Cet épisode serait-il de nature à amener Ismaïl Omar Guelleh à reconsidérer son choix d’avoir confié à Isman Ibrahim Robleh, le portefeuille du Budget alors qu’il s’apprêterait, avant le début du ramadan, à remanier son gouvernement. À l’instar de son choix pour la mairie de Djibouti ou d’Omar Abdi Said pour intégrer le gouvernement en janvier dernier, le profil des nouveaux entrants portera son sceau, sélectionnés avec soin en dehors de toute autre influence, ce qui pourrait sonner le glas des gouvernements dits tiji, piwi et dormeur ?
Le risque de voir Isman Ibrahim Robleh sanctionné pour son zèle rigoriste et quitter le gouvernement parait tout de même bien faible. Charge au ministre de regagner la confiance de ses agents. Cela va passer par accorder une oreille plus attentive aux suggestions et avis de ses collaborateurs, prêter moins d’attention aux détails pour se concentrer sur le cap fixé par la feuille de route et les moyens de l’atteindre.
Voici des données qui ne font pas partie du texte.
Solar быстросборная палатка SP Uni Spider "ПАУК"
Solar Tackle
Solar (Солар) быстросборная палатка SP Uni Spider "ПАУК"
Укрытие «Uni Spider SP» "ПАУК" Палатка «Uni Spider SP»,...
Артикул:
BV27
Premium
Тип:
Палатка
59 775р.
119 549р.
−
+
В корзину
Par exemple, s’occuper de la levée des goulots d’étranglements de l’économie. Par exemple les restrictions sur les importations de produits protégés, qui ont un impact faible sur l’emploi, pour une perte de recettes douanières considérable, ne serait-ce que pour le fer à béton et le ciment de l’ordre de 8 à 9 milliards de nos francs par an. À un moment donné, le bon sens doit l’emporter !
Mahdi A.
[1] Claude Fouquet,« Dette : la Chine va recevoir 14 milliards de dollars des pays les plus pauvres en 2022 », LesEchos, 21 mars 2022.